TASK DESCRIPTION:
Every line in the data below that holds "round" should be found and copied.

SOURCE RECORDS:
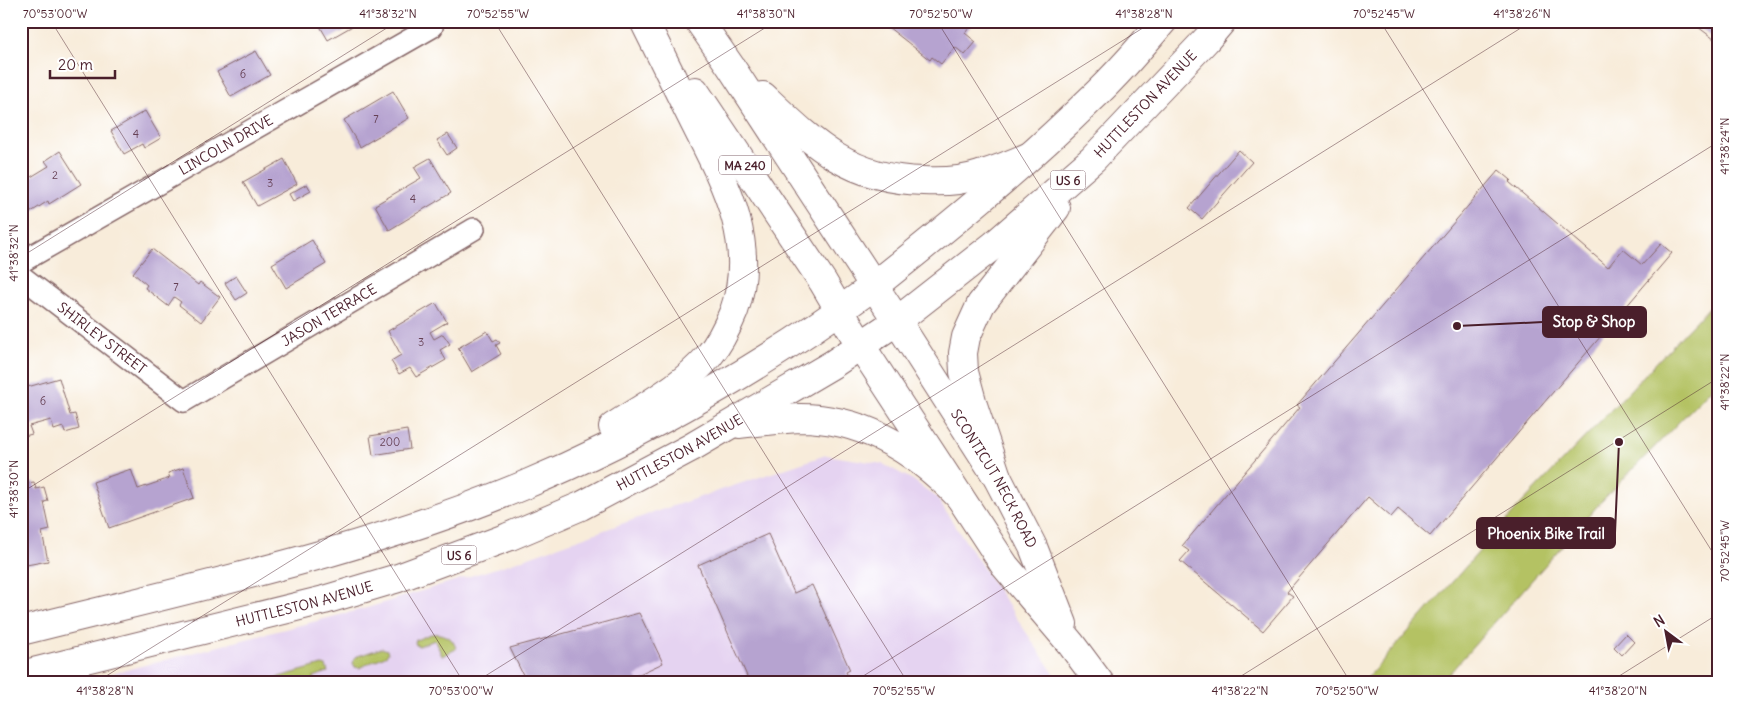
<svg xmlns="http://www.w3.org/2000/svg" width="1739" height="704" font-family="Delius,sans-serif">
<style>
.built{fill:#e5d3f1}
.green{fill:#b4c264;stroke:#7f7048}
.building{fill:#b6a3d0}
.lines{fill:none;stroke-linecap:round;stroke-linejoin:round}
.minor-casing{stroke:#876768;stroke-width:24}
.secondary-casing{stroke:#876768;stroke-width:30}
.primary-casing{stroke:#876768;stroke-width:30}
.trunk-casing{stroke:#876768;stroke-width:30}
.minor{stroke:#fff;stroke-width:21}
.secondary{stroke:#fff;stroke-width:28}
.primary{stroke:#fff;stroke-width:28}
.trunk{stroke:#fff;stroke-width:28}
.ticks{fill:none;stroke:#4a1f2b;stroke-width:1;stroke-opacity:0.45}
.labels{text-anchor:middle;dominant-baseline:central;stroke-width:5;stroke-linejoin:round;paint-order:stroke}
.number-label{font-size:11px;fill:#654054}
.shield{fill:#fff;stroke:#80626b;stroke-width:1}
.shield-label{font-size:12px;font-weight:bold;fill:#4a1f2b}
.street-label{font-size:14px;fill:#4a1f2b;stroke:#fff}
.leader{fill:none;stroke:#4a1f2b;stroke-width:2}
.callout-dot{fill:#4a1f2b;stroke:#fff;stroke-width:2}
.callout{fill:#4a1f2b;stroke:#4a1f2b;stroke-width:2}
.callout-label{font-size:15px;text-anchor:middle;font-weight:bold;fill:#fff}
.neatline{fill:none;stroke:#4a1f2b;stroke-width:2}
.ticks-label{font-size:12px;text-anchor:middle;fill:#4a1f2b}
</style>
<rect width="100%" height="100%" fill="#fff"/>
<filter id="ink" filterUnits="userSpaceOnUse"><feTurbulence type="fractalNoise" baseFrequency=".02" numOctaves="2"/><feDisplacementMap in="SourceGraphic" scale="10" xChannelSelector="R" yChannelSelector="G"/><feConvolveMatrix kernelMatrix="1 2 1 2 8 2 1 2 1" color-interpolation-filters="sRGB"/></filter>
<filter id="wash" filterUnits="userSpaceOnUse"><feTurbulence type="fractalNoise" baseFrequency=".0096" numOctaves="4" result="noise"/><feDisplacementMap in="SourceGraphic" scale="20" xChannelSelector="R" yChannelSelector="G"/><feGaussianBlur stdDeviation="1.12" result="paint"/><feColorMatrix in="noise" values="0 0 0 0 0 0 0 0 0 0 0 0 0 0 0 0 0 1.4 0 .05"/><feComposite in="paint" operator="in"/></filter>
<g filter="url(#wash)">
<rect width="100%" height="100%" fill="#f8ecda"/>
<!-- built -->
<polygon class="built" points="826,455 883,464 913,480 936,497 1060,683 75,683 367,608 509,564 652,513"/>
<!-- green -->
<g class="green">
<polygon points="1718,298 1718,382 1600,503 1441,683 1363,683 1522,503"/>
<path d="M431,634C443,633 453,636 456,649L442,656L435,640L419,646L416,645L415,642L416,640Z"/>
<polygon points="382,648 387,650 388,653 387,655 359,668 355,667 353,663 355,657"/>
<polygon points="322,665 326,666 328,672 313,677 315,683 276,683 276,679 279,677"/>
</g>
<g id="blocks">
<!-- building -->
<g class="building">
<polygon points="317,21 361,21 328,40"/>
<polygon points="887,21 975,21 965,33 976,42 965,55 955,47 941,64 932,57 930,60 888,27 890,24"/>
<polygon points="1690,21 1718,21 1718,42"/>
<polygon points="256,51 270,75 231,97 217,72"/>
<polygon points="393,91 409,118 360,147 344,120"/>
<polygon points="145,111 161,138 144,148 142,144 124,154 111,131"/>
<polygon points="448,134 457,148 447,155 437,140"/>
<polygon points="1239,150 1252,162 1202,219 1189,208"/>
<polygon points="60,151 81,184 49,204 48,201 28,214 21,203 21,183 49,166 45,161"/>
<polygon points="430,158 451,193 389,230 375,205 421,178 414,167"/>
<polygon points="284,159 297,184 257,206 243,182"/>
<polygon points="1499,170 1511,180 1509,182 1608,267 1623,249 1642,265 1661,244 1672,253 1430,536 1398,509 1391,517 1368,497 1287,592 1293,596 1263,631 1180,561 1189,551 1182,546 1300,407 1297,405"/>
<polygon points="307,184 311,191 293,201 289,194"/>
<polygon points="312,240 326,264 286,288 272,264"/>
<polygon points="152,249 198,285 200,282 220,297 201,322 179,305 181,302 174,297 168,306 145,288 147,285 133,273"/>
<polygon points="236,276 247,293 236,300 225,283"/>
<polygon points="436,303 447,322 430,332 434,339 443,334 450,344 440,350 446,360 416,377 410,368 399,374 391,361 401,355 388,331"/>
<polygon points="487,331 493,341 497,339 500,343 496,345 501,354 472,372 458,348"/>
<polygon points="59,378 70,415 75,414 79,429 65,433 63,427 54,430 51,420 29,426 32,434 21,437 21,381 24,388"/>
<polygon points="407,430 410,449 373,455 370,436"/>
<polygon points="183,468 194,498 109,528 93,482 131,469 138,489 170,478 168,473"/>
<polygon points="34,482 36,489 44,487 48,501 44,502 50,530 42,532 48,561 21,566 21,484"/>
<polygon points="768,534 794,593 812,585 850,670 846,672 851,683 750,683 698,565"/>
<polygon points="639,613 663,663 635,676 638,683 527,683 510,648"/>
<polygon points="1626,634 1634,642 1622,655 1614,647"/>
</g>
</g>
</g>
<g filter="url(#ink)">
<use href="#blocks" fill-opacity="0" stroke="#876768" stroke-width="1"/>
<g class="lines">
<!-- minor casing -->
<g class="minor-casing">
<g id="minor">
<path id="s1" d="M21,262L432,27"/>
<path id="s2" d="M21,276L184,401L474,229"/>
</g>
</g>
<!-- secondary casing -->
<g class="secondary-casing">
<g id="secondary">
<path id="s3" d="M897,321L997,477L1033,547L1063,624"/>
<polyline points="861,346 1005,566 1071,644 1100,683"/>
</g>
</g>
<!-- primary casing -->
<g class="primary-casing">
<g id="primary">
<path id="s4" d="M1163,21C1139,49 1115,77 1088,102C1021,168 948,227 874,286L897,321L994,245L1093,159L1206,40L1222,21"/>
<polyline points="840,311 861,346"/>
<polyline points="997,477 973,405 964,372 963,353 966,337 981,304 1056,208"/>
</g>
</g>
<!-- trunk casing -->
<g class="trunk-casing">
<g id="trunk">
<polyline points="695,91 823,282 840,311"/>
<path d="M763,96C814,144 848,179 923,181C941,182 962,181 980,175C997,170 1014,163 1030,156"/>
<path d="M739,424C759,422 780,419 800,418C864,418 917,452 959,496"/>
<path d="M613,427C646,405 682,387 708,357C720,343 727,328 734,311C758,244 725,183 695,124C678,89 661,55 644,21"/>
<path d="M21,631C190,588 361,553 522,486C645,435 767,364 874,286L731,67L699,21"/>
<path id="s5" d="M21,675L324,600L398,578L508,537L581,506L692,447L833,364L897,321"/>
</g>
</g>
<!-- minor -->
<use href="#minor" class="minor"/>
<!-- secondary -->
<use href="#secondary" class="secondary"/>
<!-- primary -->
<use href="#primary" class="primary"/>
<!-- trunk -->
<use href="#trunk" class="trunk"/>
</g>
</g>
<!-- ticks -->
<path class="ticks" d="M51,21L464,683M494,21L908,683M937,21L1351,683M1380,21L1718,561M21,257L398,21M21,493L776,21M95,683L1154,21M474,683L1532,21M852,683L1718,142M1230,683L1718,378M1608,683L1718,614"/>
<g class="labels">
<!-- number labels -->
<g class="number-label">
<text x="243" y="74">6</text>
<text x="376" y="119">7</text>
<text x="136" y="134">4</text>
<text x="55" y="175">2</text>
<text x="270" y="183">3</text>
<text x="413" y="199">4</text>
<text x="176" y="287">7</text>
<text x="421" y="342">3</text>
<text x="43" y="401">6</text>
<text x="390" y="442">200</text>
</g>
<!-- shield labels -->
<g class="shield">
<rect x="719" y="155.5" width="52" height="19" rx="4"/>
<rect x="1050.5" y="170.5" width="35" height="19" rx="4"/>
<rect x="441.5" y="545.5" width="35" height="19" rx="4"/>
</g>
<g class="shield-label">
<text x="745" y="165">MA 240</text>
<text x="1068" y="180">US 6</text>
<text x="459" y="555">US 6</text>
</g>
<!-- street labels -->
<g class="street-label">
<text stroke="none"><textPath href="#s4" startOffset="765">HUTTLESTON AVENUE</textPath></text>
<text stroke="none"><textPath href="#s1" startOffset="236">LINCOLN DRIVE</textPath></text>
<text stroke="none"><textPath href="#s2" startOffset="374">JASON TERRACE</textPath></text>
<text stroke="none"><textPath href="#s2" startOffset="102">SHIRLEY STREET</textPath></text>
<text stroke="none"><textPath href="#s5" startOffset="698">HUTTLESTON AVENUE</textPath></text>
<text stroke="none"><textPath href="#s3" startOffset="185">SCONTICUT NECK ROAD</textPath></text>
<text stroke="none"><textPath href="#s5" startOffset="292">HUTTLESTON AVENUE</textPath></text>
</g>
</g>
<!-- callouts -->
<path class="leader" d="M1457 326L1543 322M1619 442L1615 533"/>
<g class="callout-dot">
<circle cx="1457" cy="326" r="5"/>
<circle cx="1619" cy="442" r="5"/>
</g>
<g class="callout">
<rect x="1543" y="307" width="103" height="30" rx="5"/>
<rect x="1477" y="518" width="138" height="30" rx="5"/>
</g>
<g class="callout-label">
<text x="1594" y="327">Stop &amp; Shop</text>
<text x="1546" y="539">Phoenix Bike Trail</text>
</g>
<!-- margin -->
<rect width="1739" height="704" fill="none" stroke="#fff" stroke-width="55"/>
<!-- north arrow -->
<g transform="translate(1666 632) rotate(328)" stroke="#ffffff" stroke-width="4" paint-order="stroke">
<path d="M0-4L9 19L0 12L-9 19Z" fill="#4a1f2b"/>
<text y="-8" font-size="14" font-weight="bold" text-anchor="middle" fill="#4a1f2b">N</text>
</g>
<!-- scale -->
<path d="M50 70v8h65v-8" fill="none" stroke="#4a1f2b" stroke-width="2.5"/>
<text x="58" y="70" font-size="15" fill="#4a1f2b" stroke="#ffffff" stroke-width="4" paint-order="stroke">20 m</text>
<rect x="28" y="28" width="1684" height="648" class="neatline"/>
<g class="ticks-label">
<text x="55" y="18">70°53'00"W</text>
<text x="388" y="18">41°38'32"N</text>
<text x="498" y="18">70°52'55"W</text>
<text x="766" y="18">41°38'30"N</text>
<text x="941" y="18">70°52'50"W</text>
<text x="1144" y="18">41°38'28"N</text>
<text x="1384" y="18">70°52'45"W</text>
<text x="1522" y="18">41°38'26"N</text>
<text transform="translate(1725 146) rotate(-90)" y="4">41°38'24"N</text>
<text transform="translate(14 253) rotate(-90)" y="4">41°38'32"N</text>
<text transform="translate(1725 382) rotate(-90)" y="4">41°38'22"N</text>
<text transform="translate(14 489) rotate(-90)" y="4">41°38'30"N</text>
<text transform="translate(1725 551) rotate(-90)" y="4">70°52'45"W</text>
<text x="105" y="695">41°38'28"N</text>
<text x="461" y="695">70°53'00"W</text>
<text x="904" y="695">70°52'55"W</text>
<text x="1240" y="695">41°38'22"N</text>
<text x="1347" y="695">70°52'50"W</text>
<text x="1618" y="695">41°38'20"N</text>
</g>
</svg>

RESULT FOR THIS TASK:
.lines{fill:none;stroke-linecap:round;stroke-linejoin:round}
.labels{text-anchor:middle;dominant-baseline:central;stroke-width:5;stroke-linejoin:round;paint-order:stroke}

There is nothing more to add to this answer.